Collected data entries
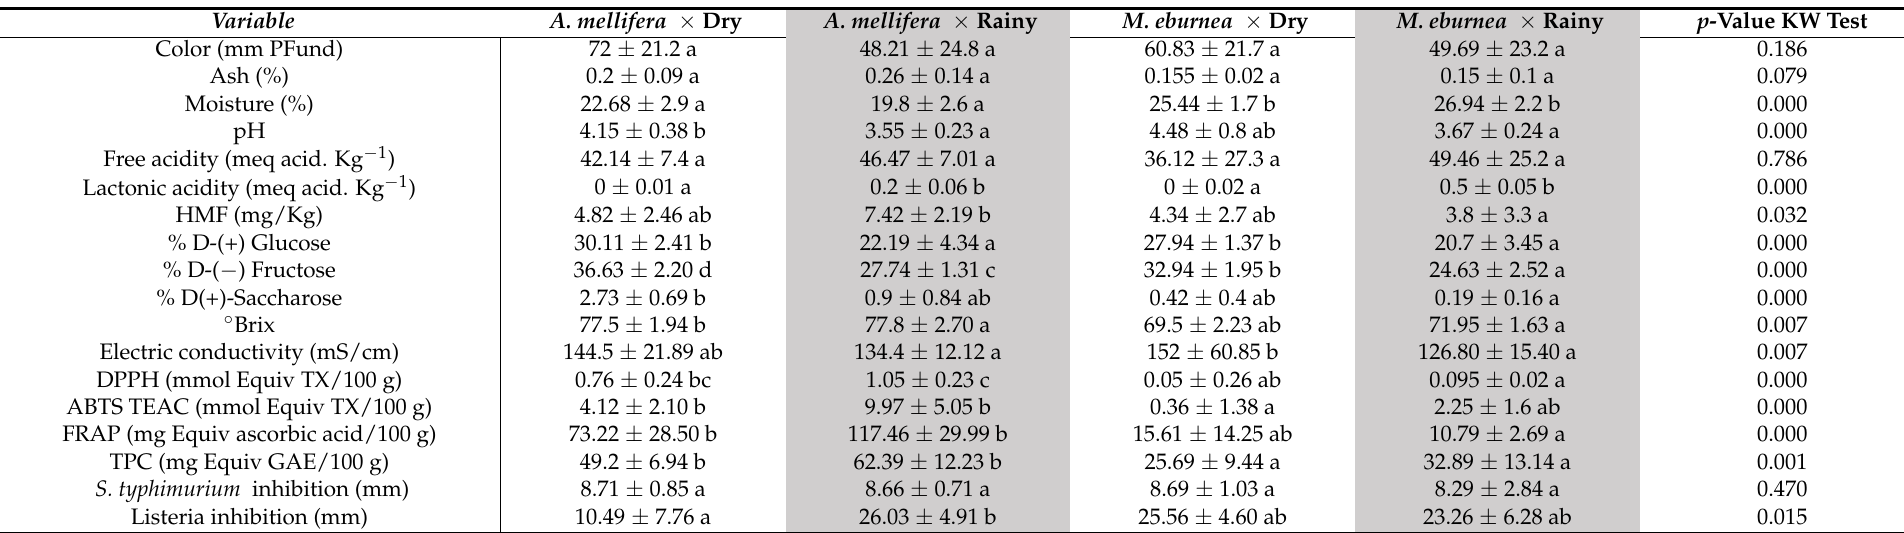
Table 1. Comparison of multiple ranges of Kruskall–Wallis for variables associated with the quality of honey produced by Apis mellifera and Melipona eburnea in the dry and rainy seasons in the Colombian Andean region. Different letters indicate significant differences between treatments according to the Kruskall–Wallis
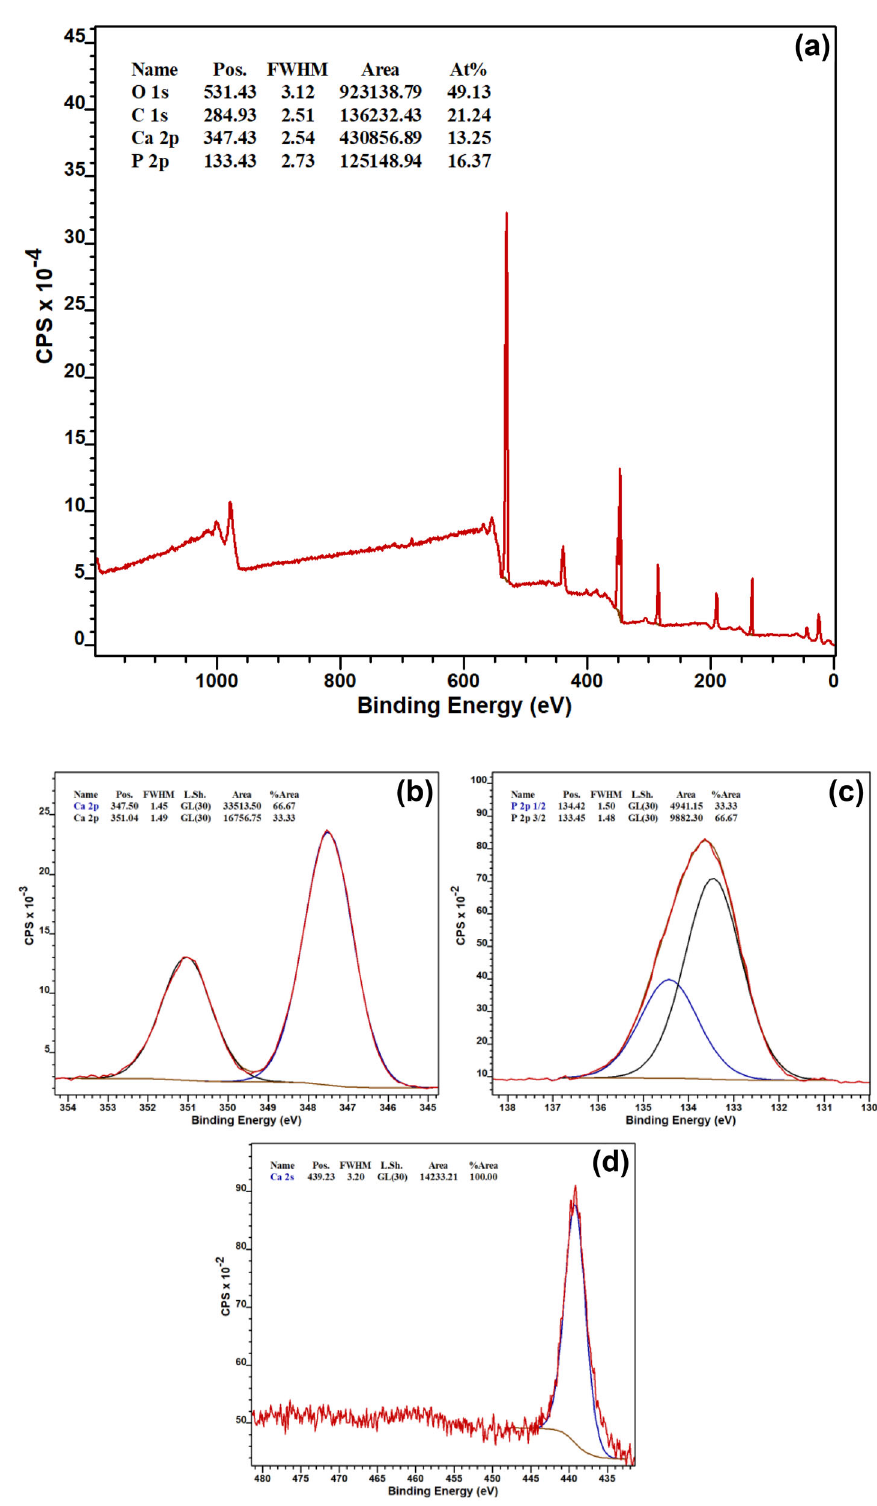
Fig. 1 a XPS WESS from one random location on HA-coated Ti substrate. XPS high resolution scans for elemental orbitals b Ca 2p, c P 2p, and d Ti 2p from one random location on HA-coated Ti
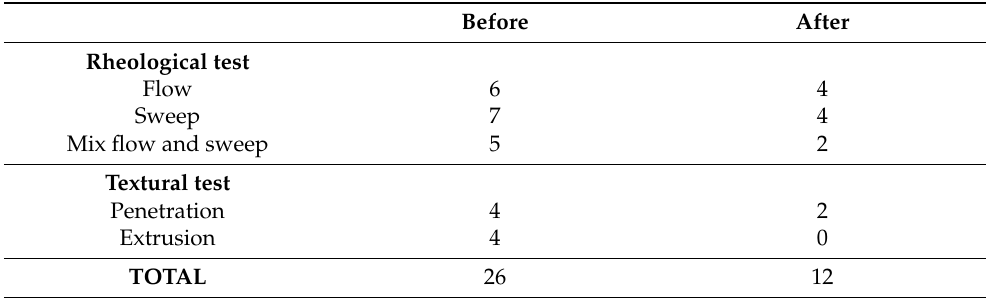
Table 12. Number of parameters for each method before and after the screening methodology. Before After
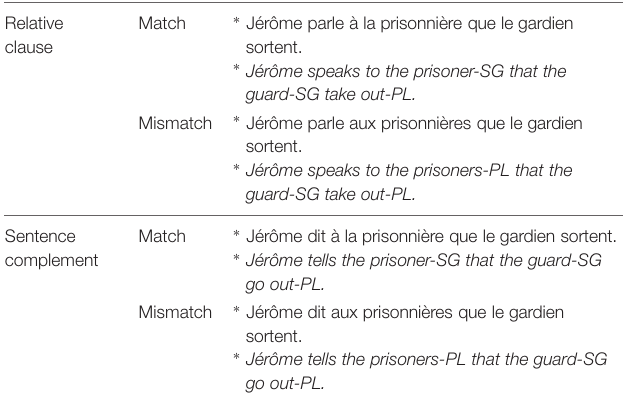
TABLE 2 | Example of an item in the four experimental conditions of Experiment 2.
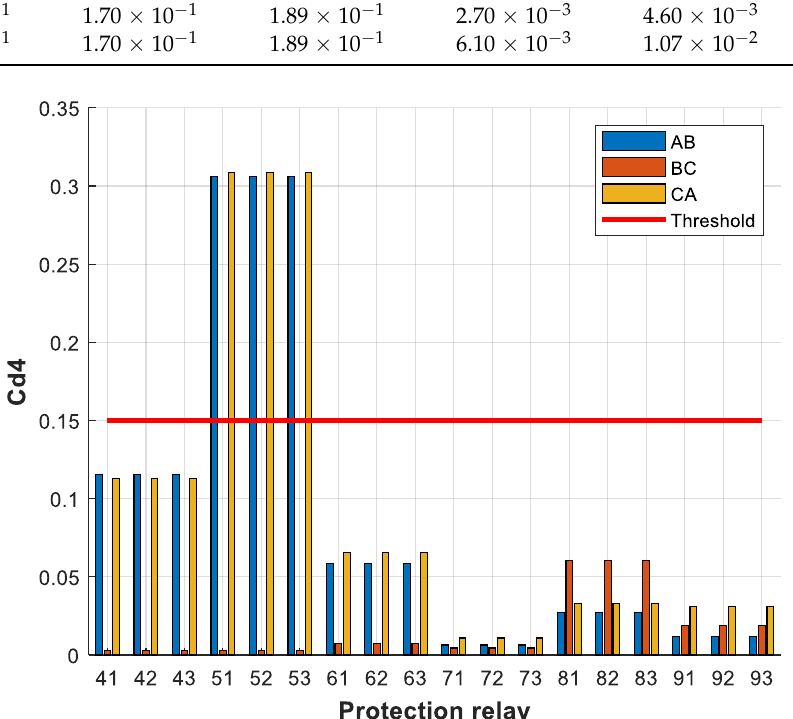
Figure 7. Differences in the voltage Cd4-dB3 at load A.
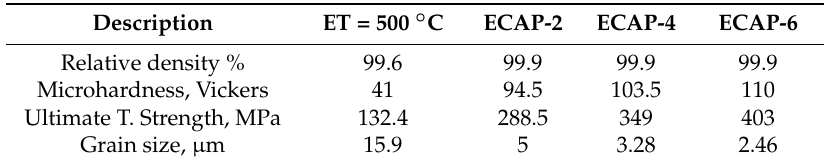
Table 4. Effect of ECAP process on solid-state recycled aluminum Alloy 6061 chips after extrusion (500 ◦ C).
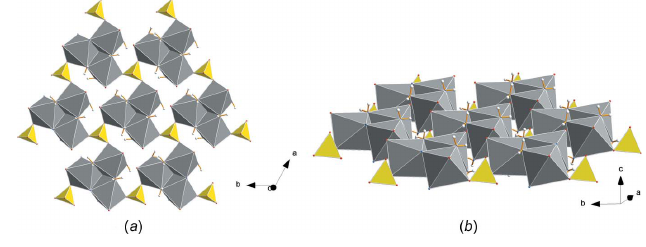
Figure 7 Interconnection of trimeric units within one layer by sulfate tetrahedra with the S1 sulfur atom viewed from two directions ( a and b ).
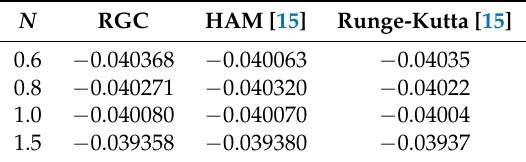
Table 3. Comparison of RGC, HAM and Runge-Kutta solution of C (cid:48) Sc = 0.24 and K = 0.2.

▶ _Assignment_
Transcribe all of the records exactly, without reproducing their pictures.

▶ _Response area_
Table 1. Comparison of multiple ranges of Kruskall–Wallis for variables associated with the quality of honey produced by Apis mellifera and Melipona eburnea in the dry and rainy seasons in the Colombian Andean region. Different letters indicate significant differences between treatments according to the Kruskall–Wallis
Fig. 1 a XPS WESS from one random location on HA-coated Ti substrate. XPS high resolution scans for elemental orbitals b Ca 2p, c P 2p, and d Ti 2p from one random location on HA-coated Ti
Table 12. Number of parameters for each method before and after the screening methodology. Before After
TABLE 2 | Example of an item in the four experimental conditions of Experiment 2.
Figure 7. Differences in the voltage Cd4-dB3 at load A.
Table 4. Effect of ECAP process on solid-state recycled aluminum Alloy 6061 chips after extrusion (500 ◦ C).
Figure 7 Interconnection of trimeric units within one layer by sulfate tetrahedra with the S1 sulfur atom viewed from two directions ( a and b ).
Table 3. Comparison of RGC, HAM and Runge-Kutta solution of C (cid:48) Sc = 0.24 and K = 0.2.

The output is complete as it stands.